**Задание**
Напишите продолжение приведенной ниже рецензии на рассказы Владимира Голикова, начиная сразу после последней фразы текста.

**Исходный текст**

↓

Куприн А. И. Пёстрая книга. Несобранное и забытое.
Пенза, 2015.
ВЛАДИМИР ГОЛИКОВ. РАССКАЗЫ.
правитьКнижка г. Голикова, если ее прочитать сразу, производит неровное, смутное, двойственное впечатление. Между тремя-четырьмя очень плохими рассказами вдруг попадается один, положительно художественный и яркий, на котором останавливаешься с удовольствием. Но и в этих немногих рассказах общая архитектура произведения иногда портится ненужными, фальшивыми надстройками в излишне-реальном, всегда сильно преувеличенном вкусе. И все-таки, несмотря на некоторую внешнюю пестроту и невыдержанность рассказов г. Голикова, в них чувствуется настоящее, искреннее дарование, размеры которого определить теперь было бы очень затруднительно.
Наиболее цельный и, по-нашему, самый лучший во всей книжке — рассказ «Пассажиры». Содержание его заключается в следующем. Девушку-учительницу, ехавшую по железной дороге в дальнее село, заподозрили в том, что она умышленно оставила в вагоне ребенка, заподозрили на том основании, что некоторые видели, как она, по своей сердечной доброте и по просьбе настоящей матери, возилась в дороге с этим ребенком. И вот на станции праздная, скучающая толпа, движимая отчасти лицемерным, подогретым негодованием, отчасти жаждой скандала, отчасти тайными, грязными побуждениями, окружает девушку и, постепенно озверевая, долго и мучительно издевается над ней.
— «Засвидетельствовать ее, засвидетельствовать правильно!.. Валяй фершала, жандар!
Жандарм колебался одну минуту, потом, видя раздражение и настойчивость публики и растерянность девушки, выдававшую ее виноватость — особенно потому, что она была бедно одета — и, не находя другого выхода в этом трудном обстоятельстве, сделал строгое и бесстрастное лицо и вежливо забормотал: „Пожал-лте в дежурную комнату, барышня!.. к фершалу!“
Девушка, дрожа, рыдая, бессвязным голосом стала уверять, оправдываться, просить, но толпа своими криками, гневными и насмешливыми, злыми и добродушными, заглушала ее рыдания и мольбы.
— Иди, шкуреха, иди, подлая.
— По закону ежели… Ничего против не поделаешь!..
— Не конфузьтесь, барышня, дело самое обыкновенное.

↑

**Исходные строки**
↓

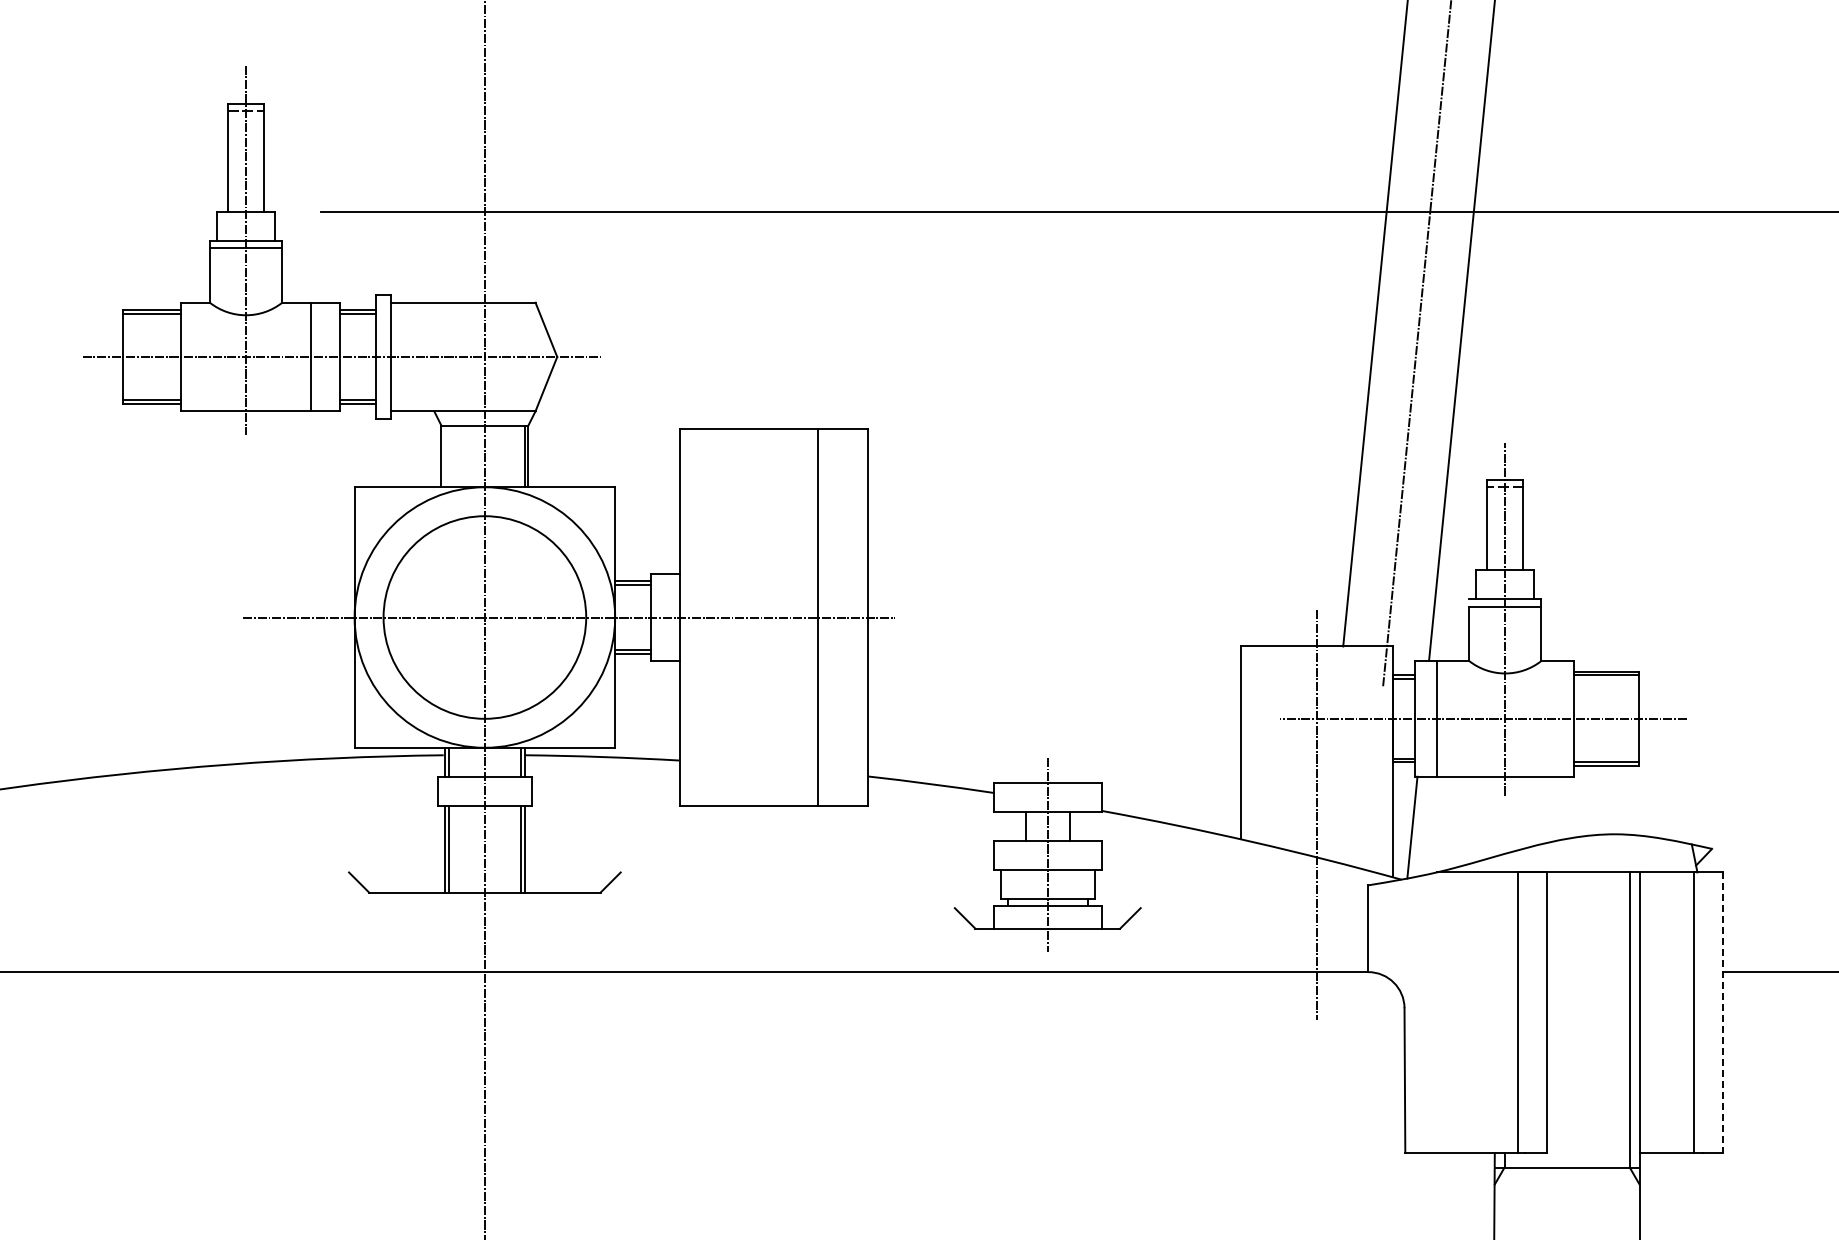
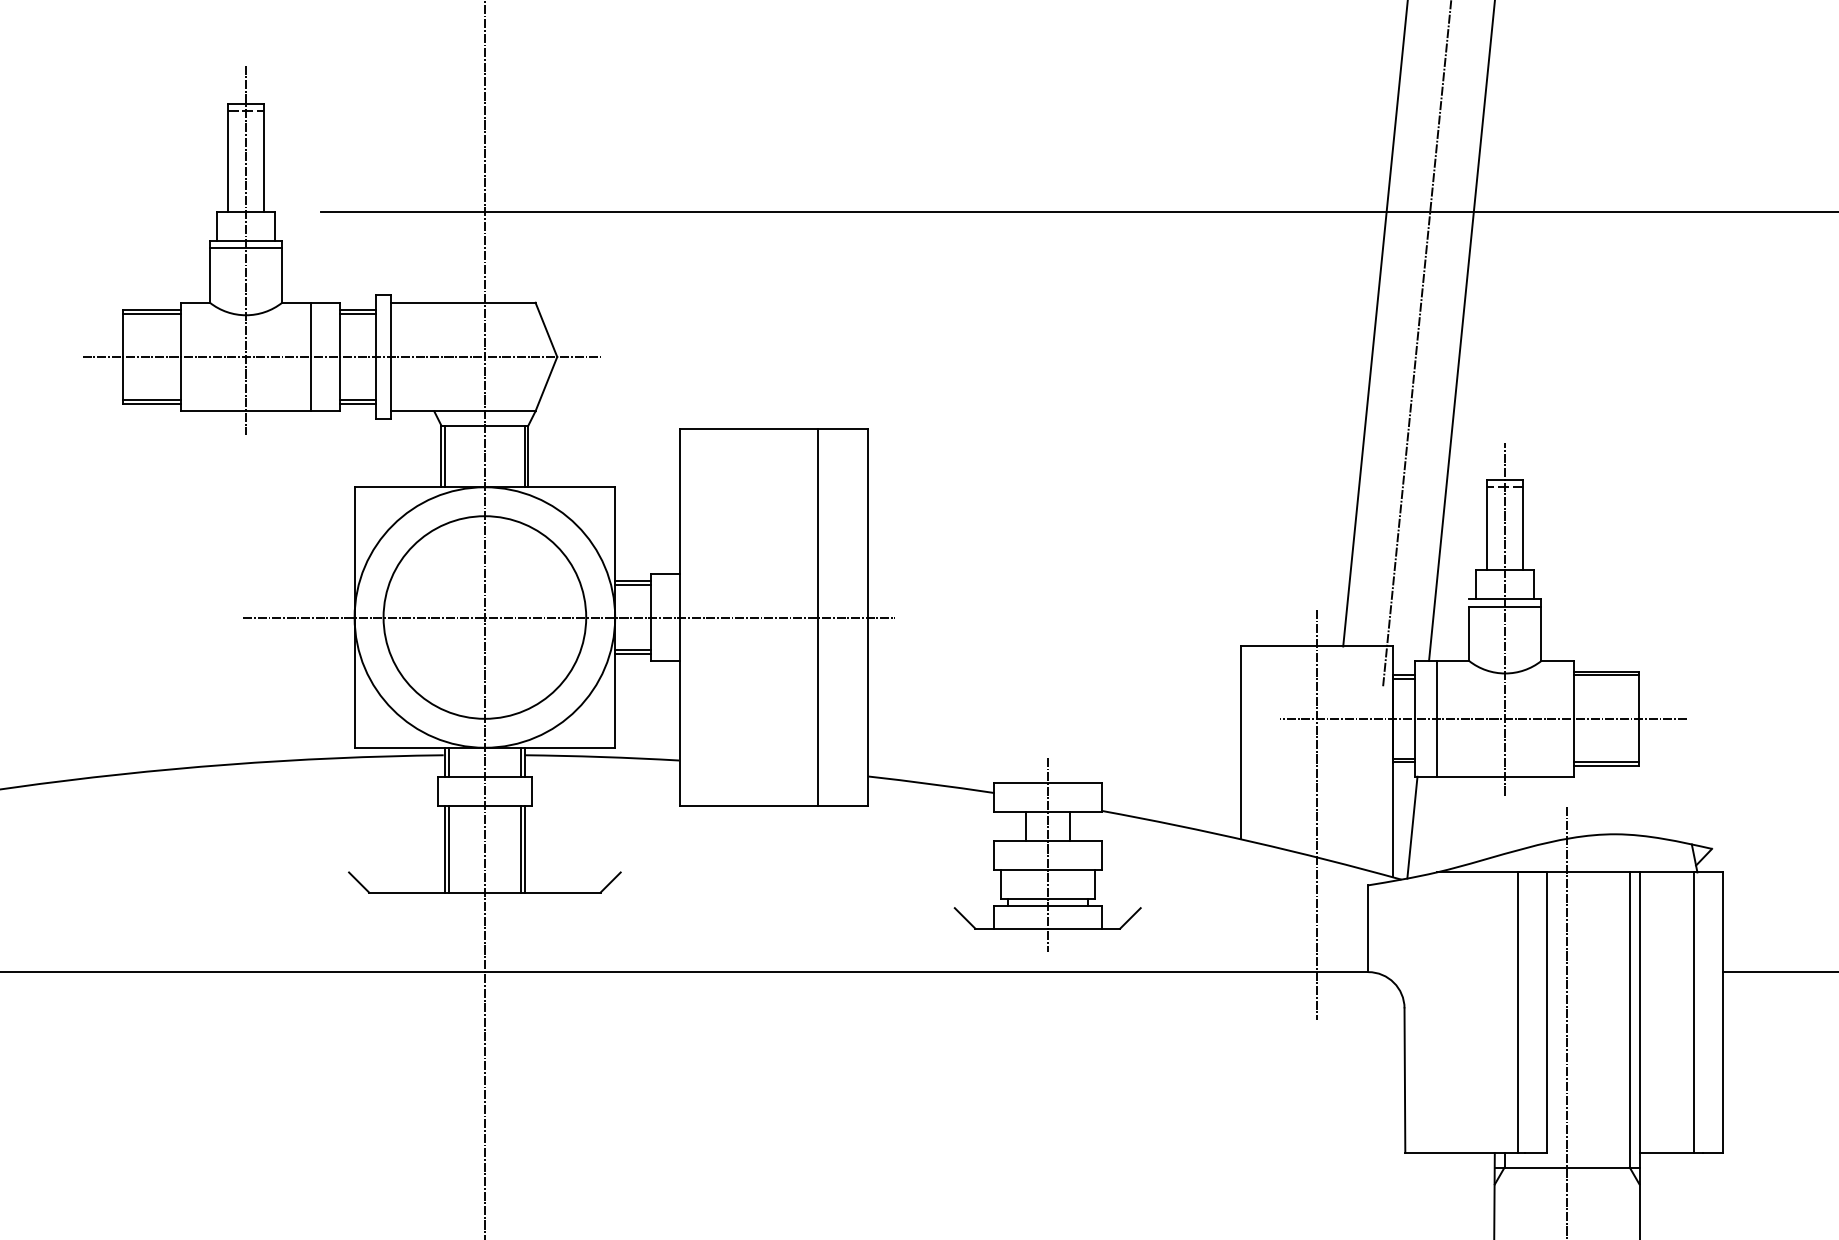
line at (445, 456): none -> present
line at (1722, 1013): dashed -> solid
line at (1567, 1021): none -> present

↑
↓

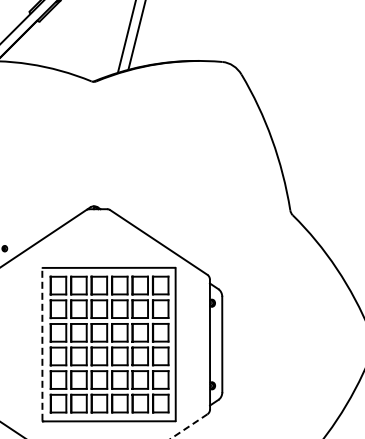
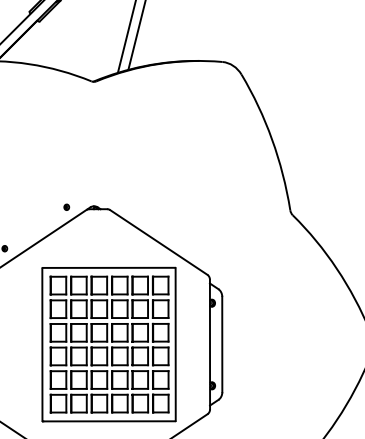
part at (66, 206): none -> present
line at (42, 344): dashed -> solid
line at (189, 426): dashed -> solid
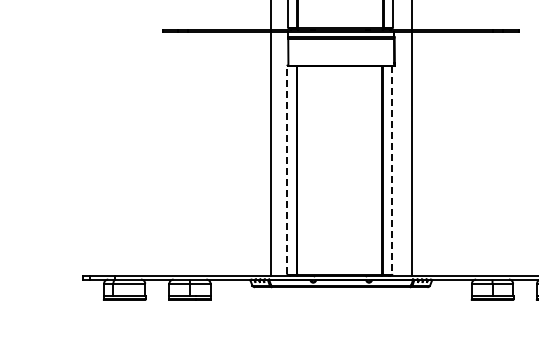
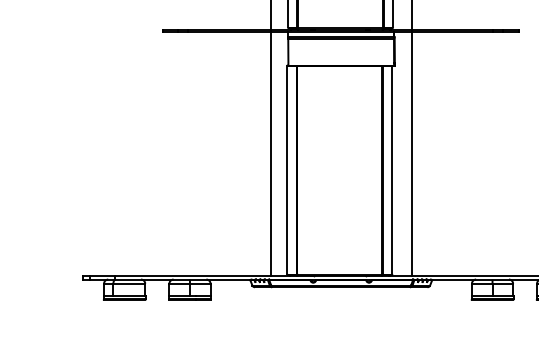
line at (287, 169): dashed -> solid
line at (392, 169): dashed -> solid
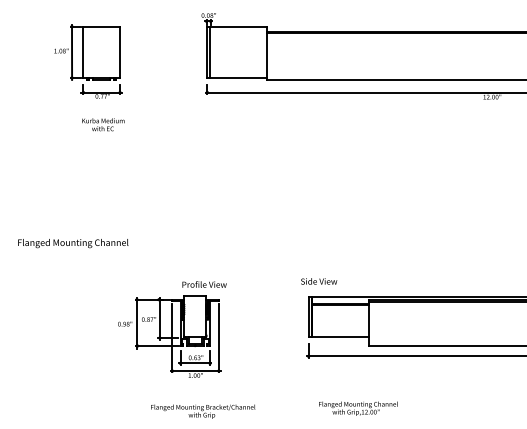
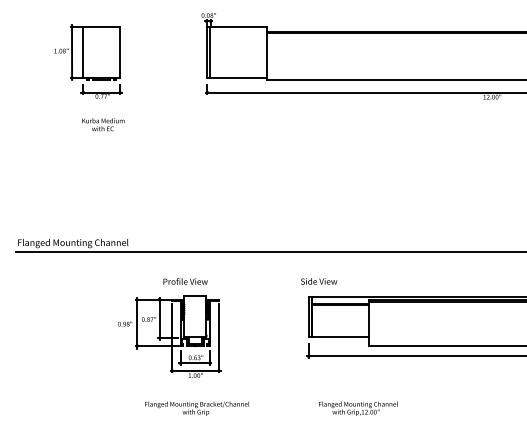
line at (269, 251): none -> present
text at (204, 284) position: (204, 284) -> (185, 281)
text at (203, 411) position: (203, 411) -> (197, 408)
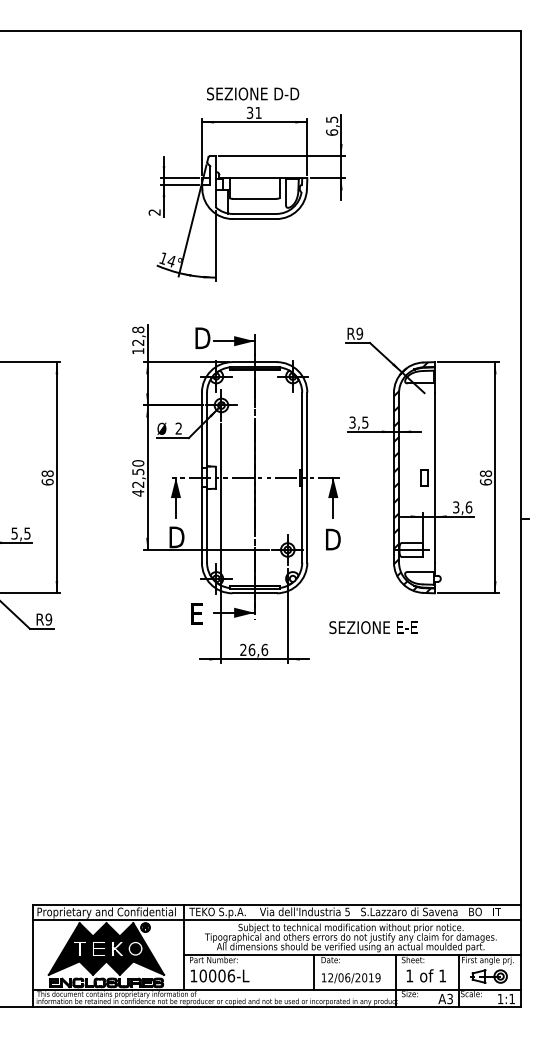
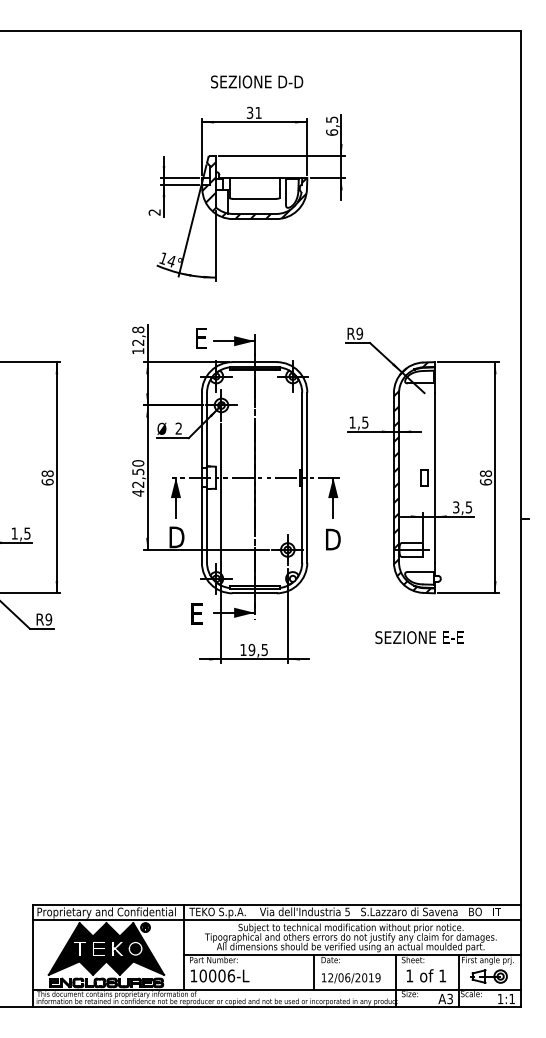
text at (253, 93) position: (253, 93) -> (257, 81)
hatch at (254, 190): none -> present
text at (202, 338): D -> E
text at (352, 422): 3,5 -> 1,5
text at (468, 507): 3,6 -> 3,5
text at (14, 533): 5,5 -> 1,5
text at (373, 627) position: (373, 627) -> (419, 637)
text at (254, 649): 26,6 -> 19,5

↑

**Ответ к заданию**
— Не бойсь, не бойсь, девонька… Фершал, он ничего… не обидит… Не бойсь… Ведь только того… Кофтишку маленько расстегнуть.
И через пеструю смесь голосов особенно пронзительно, уничтожающе, обидно и спокойно уверенно просачивался злорадный, торжествующий, сочно вибрирующий голос.
— Не подкидывай невинных младенцев, тварь!.. Соблюдай себя!.. Не забывай Бога!.. Имей совесть!..
Упирающуюся девушку стали толкать к дверям дежурной комнаты» и т. д.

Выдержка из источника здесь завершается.